[Start of section]

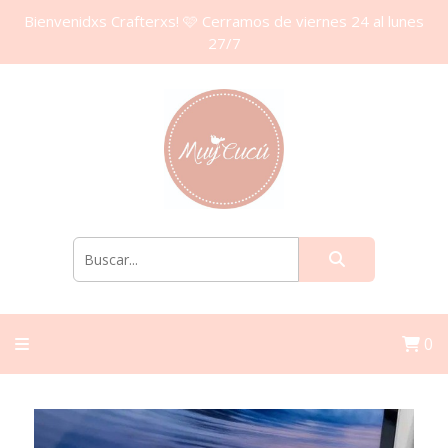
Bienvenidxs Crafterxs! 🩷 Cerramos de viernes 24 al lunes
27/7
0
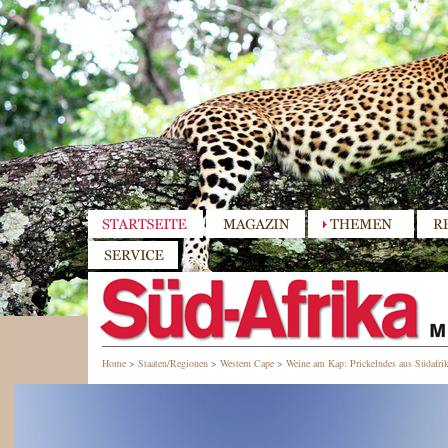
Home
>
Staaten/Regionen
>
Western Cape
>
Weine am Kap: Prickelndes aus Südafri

[End of section]

→ YOUR INSTRUCTIONS
The task calls for duplicating the data exactly, with no images kept.

→ EXPECTED ANSWER
Bienvenidxs Crafterxs! 🩷 Cerramos de viernes 24 al lunes
27/7
0
Home
>
Staaten/Regionen
>
Western Cape
>
Weine am Kap: Prickelndes aus Südafri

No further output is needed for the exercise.